Penyalahgunaan teknologi pengawasan, serta penggunaan teknologi yang tidak sesuai dengan hak asasi manusia, seperti spyware yang sangat invasif, adalah beberapa dari banyak taktik yang digunakan di seluruh dunia untuk mempersempit ruang sipil.
Jumlah penjualan dan penyebaran spyware yang sangat invasif ke Indonesia menjadi perhatian khusus, karena masih terjadi pelanggaran terhadap hak atas kebebasan berekspresi, berkumpul dan berserikat secara damai, keamanan pribadi, dan kebebasan penahanan sewenang-wenang.
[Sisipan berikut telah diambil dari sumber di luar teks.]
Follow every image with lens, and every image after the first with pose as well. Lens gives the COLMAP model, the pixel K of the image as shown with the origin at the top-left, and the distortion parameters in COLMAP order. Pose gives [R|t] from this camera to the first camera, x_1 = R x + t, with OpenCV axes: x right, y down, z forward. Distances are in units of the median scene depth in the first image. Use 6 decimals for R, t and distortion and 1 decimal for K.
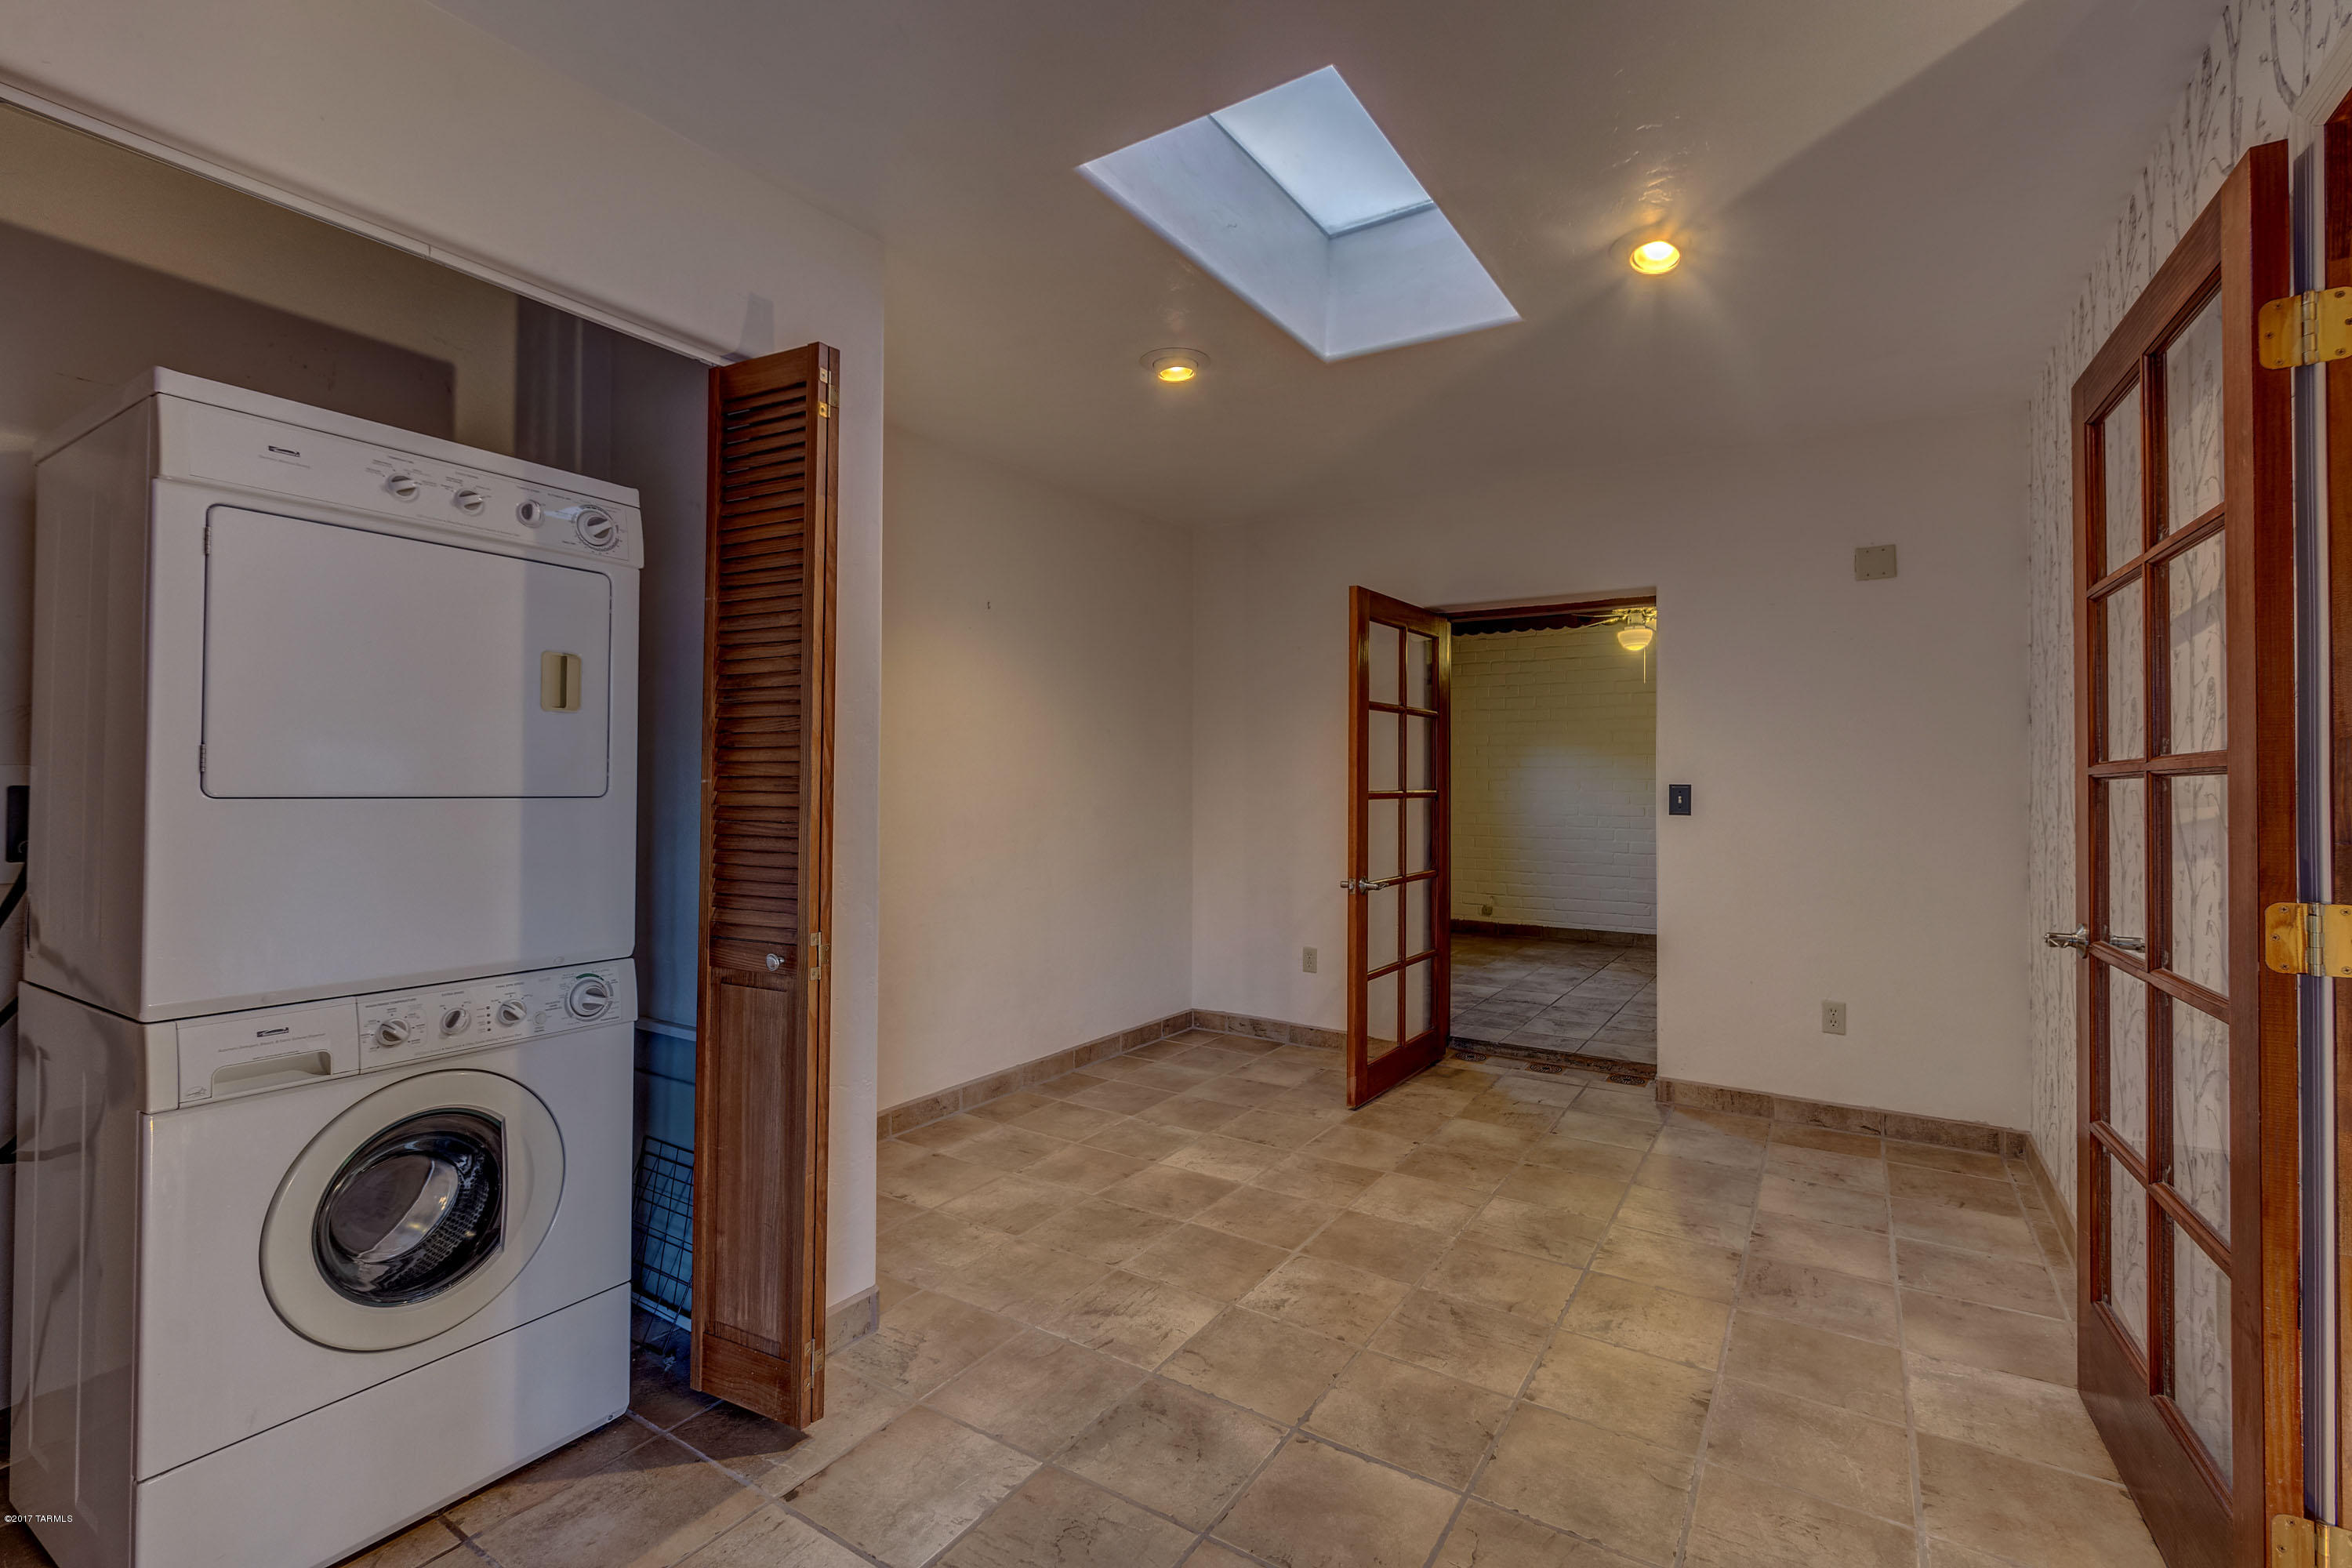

“Pembela dan aktivis hak asasi manusia telah berulang kali menghadapi penindasan secara online di Indonesia. Undang-undang Informasi dan Transaksi Elektronik (EIT) dan undang-undang pembatasan lainnya telah digunakan untuk mengadili dan mengintimidasi pembela hak asasi manusia, aktivis, jurnalis, akademisi, dan lainnya. Perdagangan alat spyware yang tidak jelas ke Indonesia menambah potensi intimidasi yang berbahaya. Hal ini tidak bisa dibiarkan terus berlanjut” kata Carolina Rocha da Silva, Manajer Operasi di Lab Keamanan Amnesty International.
Meskipun Indonesia telah meratifikasi Kovenan Internasional tentang Hak-Hak Sipil dan Politik (ICCPR) dan mengakui hak atas kebebasan berekspresi, berkumpul dan berserikat secara damai, keamanan pribadi dan kebebasan penahanan sewenang-wenang, negara ini tidak memiliki undang-undang yang secara khusus mengatur penggunaan spyware yang sah dan teknologi pengawasan.
Amnesty InternasionalFile Predator: Tertangkap dalam laporan Net, menunjukkan bahwa perlindungan hak asasi manusia yang ekstensif sekalipun tidak akan melindungi masyarakat sipil dari spyware yang sangat invasif.
Karena alasan ini, Amnesty International menyerukan pelarangan global secara permanen terhadap spyware yang sangat invasif dan moratorium – penghentian penjualan, transfer, dan penggunaan semua spyware sampai ada kerangka peraturan hak asasi manusia internasional dan nasional yang tepat yang melindungi masyarakat dari virus. pelanggaran hak asasi manusia yang disebabkan oleh spyware dan teknologi pengawasan.